Shakespear Regional Park includes three major bays, each with features offering visitors a range of experiences. Army Bay is sandy, north-facing and the most exposed of the three. The largest is Okoromai Bay, which faces south, is relatively sheltered and very shallow. Te Haruhi Bay also faces south, is sandy and offers deeper water than Okoromai. Depending on the prevailing wind direction and tides, visitors can usually find somewhere for swimming, sunbathing, barbecues or water sports.

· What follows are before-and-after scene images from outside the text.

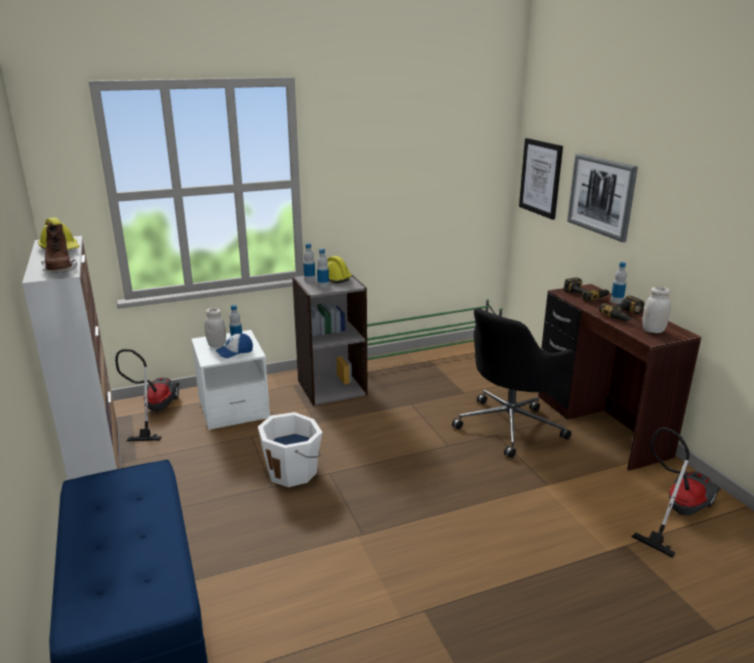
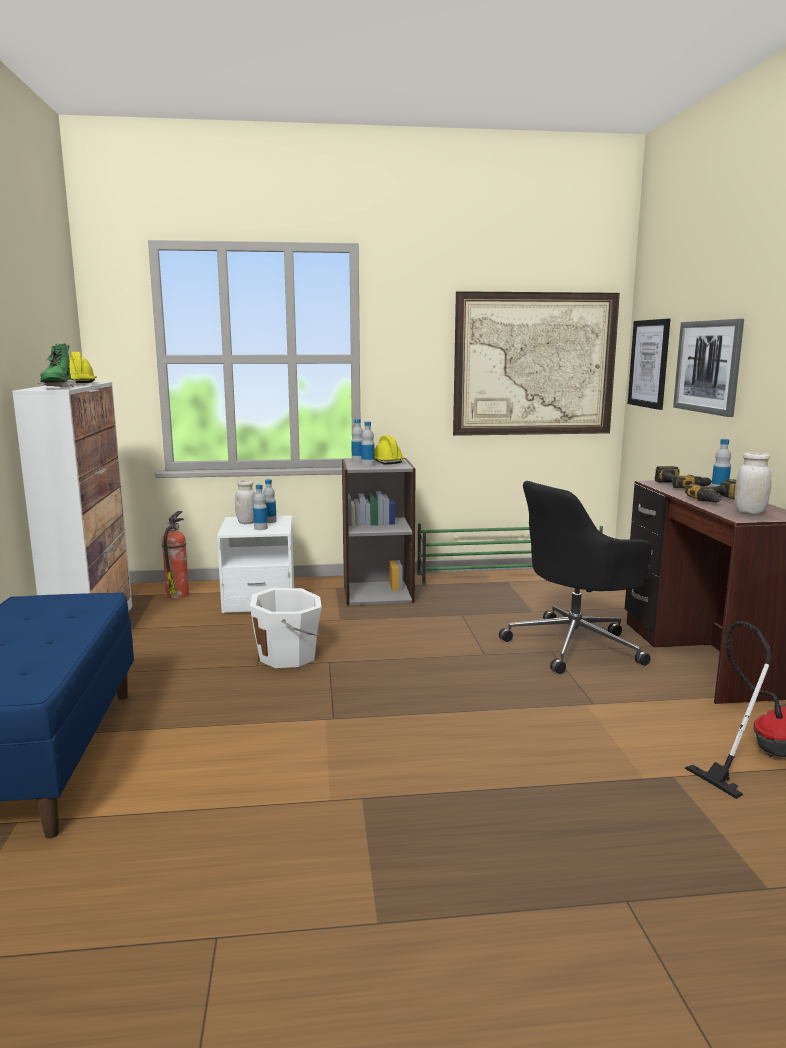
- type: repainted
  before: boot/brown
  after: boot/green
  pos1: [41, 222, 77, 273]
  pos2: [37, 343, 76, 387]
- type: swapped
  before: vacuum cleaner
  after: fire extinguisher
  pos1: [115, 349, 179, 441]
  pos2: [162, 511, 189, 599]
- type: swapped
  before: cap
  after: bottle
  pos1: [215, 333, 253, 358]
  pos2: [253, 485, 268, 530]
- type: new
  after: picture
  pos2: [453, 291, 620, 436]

The three bays also offer a range of facilities for birds and they, too will have their preferences. The bays host everything from very large black swans/kakīānau and Canada geese/kuihi to small waders like banded dotterel/pohowera and other species including lots of kingfishers/kotare. When the tide is out, Okoromai becomes a large area of mudflats with marine plants on the surface and shellfish, marine worms and other creatures buried in the mud. Night or day, this is when the shorebirds arrive and will be busy feeding until the incoming tide displaces them. Those with keen eyesight or binoculars will spot a wide range of low-tide feeders including pied stilts/poaka down from the nearby wetlands, New Zealand dotterels/tūturiwhatu, variable and pied oystercatchers/tōrea pango and tōrea, and bar-tailed godwits/kuaka which will be here for our summer but migrate to Alaska to breed. Herons, geese, swans, ducks and gulls will also be feeding. Each species will have its own preferred diet and what they can access depends on the length and shape of their bills and the length of their legs. Some will feed when the tide is in by diving or up-ending.

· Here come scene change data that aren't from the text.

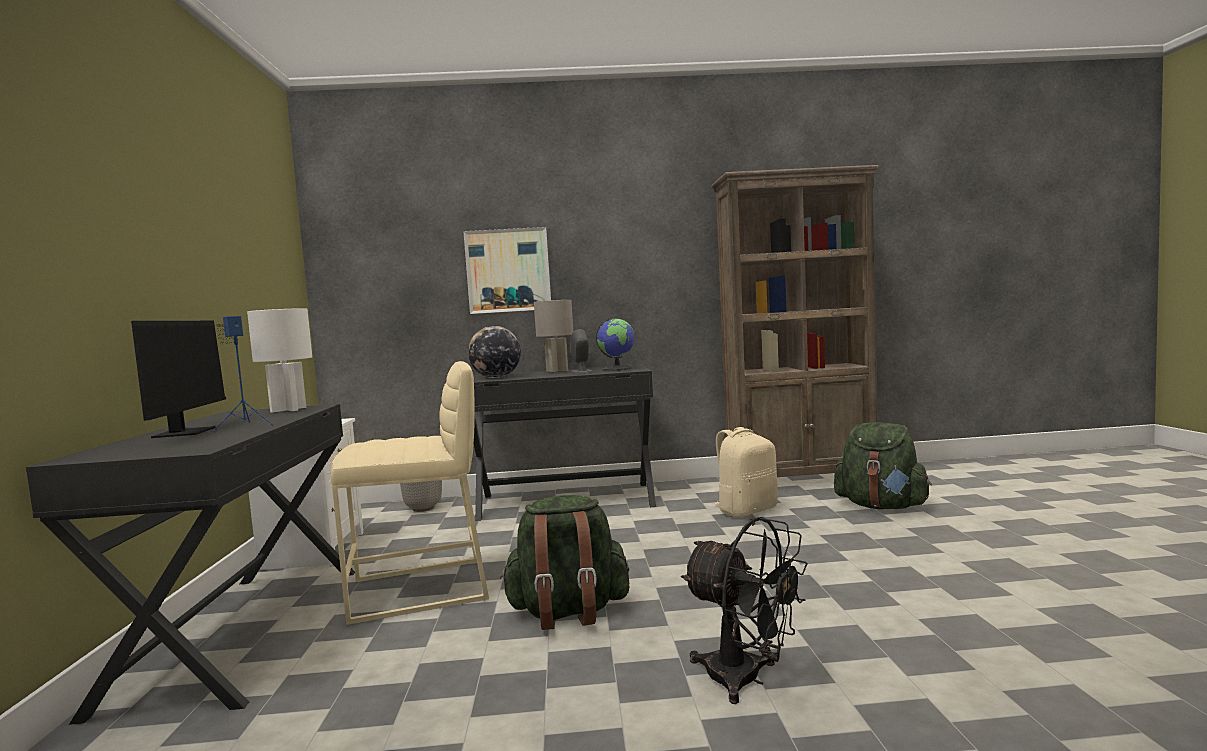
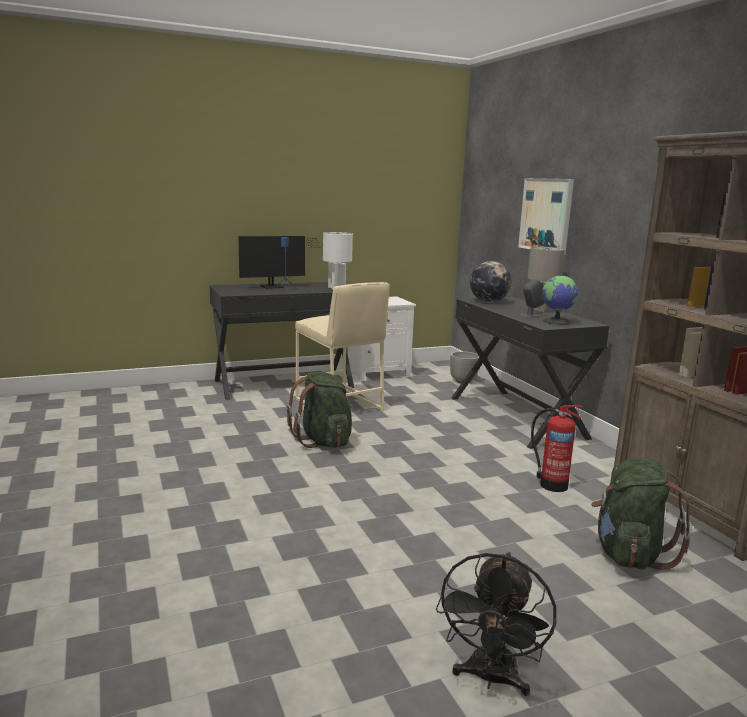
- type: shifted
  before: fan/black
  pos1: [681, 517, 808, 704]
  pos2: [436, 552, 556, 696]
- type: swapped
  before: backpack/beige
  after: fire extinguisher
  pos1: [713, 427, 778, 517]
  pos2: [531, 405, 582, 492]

Army Bay seems less hospitable. Although there are often flocks of red-billed gulls/tarāpunga and black-backed gulls/karoro, which will happily supplement natural food with anything they can scavenge from human visitors, the waders, swans and ducks don’t seem so keen, probably because the sandy beach is steeper and doesn’t provide accessible food.
Te Haruhi Bay seems to fall between the other two in terms of low-tide feeding, but it does have sand and dunes at the top of the beach where tōrea pango and tūturiwhatu will build their nests. When the chicks hatch, and before they can fly, they are able to find sufficient food on the tideline. In recent years a pair of kakīānau have nested behind the beach and raised their family nearby.
It’s unfortunate that the bays are so attractive to both humans and wildlife and that we sometimes arrive in such numbers that the birds are displaced. However, if we are willing to share and to make allowances so the hungry birds can get enough time on the shore and space for their nests, they will survive and prosper, and we will be rewarded by opportunities to enjoy their presence.